Your instructions: Please copy out the entries below exactly, beginning with the line that contains "M1116,838L1121,858L1060,872L1056,851Z" and ending with the line that contains "M789,1180L801,1232", and include nothing outside that span.

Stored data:
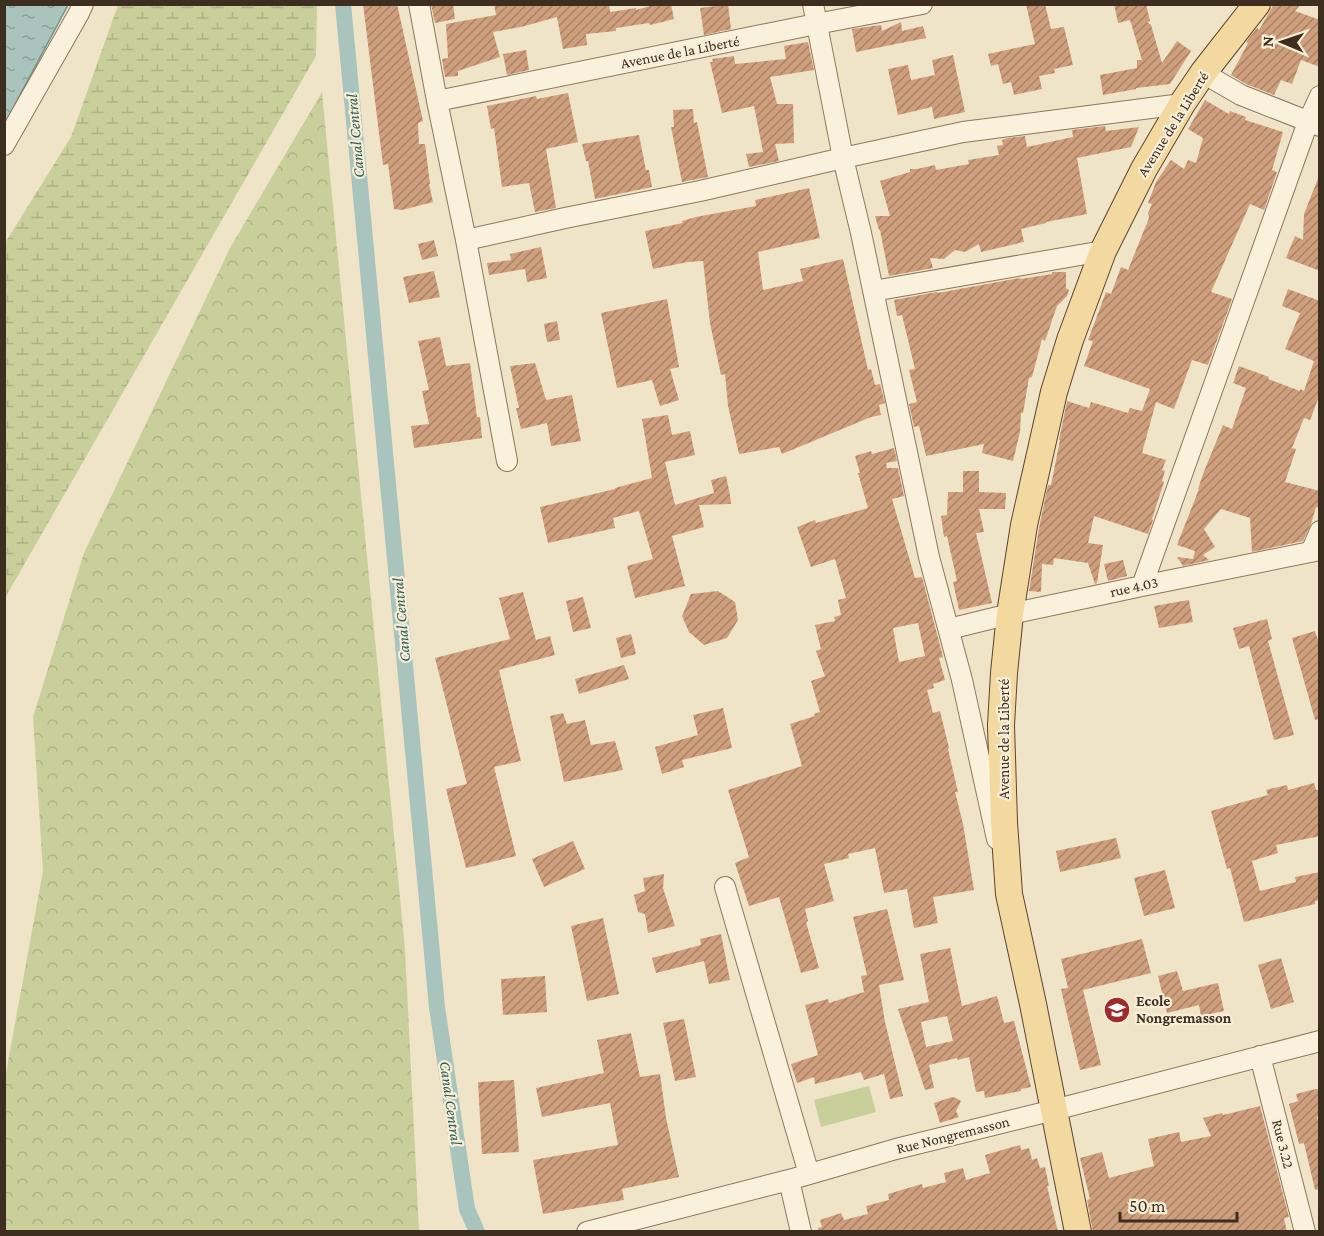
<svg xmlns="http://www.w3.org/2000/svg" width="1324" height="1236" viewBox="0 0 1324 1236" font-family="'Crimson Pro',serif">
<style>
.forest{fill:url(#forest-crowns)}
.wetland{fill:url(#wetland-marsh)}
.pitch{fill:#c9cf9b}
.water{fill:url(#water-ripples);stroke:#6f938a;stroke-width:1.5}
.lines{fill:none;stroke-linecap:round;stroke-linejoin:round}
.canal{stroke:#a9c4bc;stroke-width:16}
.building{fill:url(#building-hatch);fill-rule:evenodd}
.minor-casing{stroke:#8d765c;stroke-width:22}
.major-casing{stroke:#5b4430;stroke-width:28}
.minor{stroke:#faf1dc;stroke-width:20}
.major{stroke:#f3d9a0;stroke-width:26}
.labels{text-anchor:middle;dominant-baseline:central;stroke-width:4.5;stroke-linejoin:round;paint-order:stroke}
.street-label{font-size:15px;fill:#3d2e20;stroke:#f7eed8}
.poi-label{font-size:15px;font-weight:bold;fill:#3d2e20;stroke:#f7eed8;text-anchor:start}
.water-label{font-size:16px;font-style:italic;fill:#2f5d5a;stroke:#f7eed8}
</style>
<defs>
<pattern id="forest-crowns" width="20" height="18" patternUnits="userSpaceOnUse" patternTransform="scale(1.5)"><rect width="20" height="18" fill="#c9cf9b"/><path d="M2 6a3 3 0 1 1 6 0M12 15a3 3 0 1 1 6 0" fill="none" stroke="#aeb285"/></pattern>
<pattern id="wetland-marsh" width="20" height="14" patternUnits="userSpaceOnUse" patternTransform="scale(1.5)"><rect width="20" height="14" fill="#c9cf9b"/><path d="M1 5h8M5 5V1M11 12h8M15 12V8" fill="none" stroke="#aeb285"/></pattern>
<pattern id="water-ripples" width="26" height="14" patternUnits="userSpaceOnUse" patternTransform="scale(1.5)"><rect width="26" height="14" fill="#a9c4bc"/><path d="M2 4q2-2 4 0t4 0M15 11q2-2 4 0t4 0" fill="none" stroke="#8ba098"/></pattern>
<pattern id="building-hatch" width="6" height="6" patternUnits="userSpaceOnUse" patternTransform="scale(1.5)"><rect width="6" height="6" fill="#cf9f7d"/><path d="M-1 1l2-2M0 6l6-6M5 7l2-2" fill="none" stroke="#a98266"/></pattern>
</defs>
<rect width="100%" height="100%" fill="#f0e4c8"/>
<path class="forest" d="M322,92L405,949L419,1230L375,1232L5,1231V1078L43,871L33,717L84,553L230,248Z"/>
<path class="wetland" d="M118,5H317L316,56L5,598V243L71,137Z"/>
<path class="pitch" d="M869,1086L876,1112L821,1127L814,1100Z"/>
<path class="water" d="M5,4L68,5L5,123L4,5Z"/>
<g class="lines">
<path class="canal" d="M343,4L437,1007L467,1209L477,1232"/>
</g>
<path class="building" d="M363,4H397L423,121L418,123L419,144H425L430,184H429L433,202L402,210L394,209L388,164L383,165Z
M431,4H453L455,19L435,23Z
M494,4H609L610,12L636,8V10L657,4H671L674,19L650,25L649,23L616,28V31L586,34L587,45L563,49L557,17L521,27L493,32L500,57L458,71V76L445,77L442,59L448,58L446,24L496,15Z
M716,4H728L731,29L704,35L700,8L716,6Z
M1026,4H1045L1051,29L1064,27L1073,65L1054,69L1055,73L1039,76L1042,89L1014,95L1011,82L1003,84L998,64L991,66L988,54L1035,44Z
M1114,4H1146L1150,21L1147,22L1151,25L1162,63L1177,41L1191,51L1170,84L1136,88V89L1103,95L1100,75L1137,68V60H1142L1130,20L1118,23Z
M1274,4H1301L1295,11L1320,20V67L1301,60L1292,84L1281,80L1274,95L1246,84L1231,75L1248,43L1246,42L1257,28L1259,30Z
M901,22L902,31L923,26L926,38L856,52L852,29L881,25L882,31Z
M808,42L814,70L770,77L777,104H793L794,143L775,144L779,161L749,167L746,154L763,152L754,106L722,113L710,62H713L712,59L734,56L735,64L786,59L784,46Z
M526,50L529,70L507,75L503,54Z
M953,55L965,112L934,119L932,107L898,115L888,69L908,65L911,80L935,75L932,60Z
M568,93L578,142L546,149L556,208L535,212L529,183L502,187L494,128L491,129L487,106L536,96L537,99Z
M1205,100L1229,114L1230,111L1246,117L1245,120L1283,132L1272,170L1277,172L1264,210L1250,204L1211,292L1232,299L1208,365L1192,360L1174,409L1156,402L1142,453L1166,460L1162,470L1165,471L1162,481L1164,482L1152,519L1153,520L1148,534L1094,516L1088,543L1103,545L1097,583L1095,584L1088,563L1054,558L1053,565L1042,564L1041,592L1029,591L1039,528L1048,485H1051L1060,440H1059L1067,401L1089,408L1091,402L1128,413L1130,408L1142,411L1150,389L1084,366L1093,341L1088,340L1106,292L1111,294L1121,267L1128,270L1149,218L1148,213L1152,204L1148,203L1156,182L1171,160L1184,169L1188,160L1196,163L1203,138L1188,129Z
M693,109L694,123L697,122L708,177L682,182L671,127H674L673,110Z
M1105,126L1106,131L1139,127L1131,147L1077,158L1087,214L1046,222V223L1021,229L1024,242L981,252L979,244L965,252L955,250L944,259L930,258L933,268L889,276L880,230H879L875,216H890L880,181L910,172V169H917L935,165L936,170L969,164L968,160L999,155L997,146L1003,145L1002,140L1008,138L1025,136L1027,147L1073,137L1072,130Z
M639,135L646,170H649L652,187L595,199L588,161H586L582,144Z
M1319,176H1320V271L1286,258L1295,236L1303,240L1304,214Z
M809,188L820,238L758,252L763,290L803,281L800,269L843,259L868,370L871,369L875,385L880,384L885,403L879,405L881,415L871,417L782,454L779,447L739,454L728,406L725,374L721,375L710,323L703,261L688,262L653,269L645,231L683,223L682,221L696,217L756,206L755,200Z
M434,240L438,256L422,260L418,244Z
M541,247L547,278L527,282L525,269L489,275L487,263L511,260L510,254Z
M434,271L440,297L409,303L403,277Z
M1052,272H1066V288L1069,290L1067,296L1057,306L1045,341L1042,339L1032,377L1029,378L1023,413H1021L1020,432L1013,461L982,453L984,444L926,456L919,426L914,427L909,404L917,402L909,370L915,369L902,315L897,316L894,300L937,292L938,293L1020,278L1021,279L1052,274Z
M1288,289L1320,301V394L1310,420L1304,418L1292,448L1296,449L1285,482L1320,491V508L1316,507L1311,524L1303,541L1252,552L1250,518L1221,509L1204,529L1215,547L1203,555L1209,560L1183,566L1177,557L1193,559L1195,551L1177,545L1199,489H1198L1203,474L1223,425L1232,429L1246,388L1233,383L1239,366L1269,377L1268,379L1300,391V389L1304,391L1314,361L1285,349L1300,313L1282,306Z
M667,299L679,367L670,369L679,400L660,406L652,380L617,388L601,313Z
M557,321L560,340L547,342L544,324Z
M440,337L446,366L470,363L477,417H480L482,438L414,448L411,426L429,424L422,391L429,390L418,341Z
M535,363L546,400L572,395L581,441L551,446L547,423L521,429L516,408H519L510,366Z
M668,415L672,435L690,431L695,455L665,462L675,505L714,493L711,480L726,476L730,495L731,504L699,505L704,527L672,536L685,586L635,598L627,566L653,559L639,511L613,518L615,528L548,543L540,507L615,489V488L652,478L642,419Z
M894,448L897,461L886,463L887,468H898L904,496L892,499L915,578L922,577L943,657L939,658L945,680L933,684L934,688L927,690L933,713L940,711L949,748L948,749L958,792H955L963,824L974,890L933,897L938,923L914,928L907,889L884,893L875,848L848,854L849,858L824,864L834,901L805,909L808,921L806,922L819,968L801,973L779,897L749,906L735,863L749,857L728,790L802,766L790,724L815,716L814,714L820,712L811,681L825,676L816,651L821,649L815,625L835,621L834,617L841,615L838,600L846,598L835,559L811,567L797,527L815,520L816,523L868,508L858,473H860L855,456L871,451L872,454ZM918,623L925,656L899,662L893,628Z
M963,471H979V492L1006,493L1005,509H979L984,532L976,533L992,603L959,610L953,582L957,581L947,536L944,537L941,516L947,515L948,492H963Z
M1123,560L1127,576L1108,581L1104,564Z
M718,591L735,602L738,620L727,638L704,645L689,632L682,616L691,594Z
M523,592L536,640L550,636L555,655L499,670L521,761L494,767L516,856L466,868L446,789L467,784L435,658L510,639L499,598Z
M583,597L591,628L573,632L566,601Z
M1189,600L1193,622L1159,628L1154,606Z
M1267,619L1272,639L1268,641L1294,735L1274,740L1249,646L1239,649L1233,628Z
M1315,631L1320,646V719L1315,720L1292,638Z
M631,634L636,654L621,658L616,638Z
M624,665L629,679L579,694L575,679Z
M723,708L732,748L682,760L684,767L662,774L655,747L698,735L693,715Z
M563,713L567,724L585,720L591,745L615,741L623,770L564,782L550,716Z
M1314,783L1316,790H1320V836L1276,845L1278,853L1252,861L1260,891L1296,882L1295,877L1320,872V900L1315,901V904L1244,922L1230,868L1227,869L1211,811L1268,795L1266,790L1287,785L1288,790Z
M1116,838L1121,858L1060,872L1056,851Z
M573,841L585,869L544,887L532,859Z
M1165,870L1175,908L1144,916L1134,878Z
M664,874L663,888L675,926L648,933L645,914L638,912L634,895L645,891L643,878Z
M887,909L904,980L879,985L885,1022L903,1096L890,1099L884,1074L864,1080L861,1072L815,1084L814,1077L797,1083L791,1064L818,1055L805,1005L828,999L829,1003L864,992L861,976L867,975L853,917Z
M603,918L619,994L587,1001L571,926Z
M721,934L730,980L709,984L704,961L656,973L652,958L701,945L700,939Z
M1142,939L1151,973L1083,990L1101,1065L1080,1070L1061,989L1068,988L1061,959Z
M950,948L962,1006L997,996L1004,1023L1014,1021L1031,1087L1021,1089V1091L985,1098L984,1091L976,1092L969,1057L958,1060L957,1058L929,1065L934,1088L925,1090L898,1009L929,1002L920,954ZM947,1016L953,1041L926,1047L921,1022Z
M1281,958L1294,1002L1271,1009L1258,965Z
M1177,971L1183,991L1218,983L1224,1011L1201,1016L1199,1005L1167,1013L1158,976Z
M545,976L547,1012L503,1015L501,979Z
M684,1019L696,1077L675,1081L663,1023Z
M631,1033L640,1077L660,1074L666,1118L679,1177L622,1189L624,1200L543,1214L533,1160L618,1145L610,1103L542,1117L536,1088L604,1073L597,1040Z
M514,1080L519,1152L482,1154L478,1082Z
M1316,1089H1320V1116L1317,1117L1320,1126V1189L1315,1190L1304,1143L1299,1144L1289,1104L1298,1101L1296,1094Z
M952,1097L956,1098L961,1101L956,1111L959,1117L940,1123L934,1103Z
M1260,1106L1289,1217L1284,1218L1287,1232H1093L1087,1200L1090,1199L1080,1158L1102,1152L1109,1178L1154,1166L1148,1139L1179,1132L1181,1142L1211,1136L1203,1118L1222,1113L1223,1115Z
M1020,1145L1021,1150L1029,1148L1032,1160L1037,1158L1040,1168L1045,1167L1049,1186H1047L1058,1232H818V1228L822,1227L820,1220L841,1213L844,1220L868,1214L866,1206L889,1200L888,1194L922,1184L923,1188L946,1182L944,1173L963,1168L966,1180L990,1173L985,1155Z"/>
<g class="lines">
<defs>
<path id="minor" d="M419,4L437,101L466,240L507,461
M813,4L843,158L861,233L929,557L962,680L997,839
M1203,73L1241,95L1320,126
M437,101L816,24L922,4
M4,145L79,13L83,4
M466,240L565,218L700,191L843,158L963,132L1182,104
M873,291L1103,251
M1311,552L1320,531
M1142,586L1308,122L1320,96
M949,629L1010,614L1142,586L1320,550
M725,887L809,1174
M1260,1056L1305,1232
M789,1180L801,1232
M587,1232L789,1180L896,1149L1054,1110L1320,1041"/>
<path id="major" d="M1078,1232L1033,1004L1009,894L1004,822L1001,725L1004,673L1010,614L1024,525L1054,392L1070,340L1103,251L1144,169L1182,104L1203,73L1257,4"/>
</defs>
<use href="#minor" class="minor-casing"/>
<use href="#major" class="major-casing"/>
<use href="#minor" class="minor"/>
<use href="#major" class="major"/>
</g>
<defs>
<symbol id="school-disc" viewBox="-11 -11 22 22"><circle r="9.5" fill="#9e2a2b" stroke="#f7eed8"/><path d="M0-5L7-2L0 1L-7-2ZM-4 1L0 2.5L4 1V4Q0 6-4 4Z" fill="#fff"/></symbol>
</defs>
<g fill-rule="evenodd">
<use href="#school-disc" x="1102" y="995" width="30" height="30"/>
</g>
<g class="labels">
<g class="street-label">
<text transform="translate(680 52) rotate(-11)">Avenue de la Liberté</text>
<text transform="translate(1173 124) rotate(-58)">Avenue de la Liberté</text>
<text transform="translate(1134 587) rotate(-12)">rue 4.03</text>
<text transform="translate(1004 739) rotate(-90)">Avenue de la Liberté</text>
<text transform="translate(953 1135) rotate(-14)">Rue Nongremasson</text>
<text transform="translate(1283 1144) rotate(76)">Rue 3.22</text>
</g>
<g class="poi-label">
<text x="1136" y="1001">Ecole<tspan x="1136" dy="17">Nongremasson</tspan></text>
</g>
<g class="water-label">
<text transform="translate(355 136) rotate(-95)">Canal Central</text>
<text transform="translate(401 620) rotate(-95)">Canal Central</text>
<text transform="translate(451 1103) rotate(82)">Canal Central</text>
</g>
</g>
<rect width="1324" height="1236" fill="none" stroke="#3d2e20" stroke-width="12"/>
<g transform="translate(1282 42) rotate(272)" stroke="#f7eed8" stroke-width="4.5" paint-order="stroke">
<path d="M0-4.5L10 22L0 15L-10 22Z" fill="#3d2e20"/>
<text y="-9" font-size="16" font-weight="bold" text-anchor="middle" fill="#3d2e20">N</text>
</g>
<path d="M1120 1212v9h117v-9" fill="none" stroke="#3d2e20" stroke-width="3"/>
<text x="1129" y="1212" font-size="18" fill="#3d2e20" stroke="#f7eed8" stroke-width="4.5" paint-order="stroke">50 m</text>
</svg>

Exercise output:
M1116,838L1121,858L1060,872L1056,851Z
M573,841L585,869L544,887L532,859Z
M1165,870L1175,908L1144,916L1134,878Z
M664,874L663,888L675,926L648,933L645,914L638,912L634,895L645,891L643,878Z
M887,909L904,980L879,985L885,1022L903,1096L890,1099L884,1074L864,1080L861,1072L815,1084L814,1077L797,1083L791,1064L818,1055L805,1005L828,999L829,1003L864,992L861,976L867,975L853,917Z
M603,918L619,994L587,1001L571,926Z
M721,934L730,980L709,984L704,961L656,973L652,958L701,945L700,939Z
M1142,939L1151,973L1083,990L1101,1065L1080,1070L1061,989L1068,988L1061,959Z
M950,948L962,1006L997,996L1004,1023L1014,1021L1031,1087L1021,1089V1091L985,1098L984,1091L976,1092L969,1057L958,1060L957,1058L929,1065L934,1088L925,1090L898,1009L929,1002L920,954ZM947,1016L953,1041L926,1047L921,1022Z
M1281,958L1294,1002L1271,1009L1258,965Z
M1177,971L1183,991L1218,983L1224,1011L1201,1016L1199,1005L1167,1013L1158,976Z
M545,976L547,1012L503,1015L501,979Z
M684,1019L696,1077L675,1081L663,1023Z
M631,1033L640,1077L660,1074L666,1118L679,1177L622,1189L624,1200L543,1214L533,1160L618,1145L610,1103L542,1117L536,1088L604,1073L597,1040Z
M514,1080L519,1152L482,1154L478,1082Z
M1316,1089H1320V1116L1317,1117L1320,1126V1189L1315,1190L1304,1143L1299,1144L1289,1104L1298,1101L1296,1094Z
M952,1097L956,1098L961,1101L956,1111L959,1117L940,1123L934,1103Z
M1260,1106L1289,1217L1284,1218L1287,1232H1093L1087,1200L1090,1199L1080,1158L1102,1152L1109,1178L1154,1166L1148,1139L1179,1132L1181,1142L1211,1136L1203,1118L1222,1113L1223,1115Z
M1020,1145L1021,1150L1029,1148L1032,1160L1037,1158L1040,1168L1045,1167L1049,1186H1047L1058,1232H818V1228L822,1227L820,1220L841,1213L844,1220L868,1214L866,1206L889,1200L888,1194L922,1184L923,1188L946,1182L944,1173L963,1168L966,1180L990,1173L985,1155Z"/>
<g class="lines">
<defs>
<path id="minor" d="M419,4L437,101L466,240L507,461
M813,4L843,158L861,233L929,557L962,680L997,839
M1203,73L1241,95L1320,126
M437,101L816,24L922,4
M4,145L79,13L83,4
M466,240L565,218L700,191L843,158L963,132L1182,104
M873,291L1103,251
M1311,552L1320,531
M1142,586L1308,122L1320,96
M949,629L1010,614L1142,586L1320,550
M725,887L809,1174
M1260,1056L1305,1232
M789,1180L801,1232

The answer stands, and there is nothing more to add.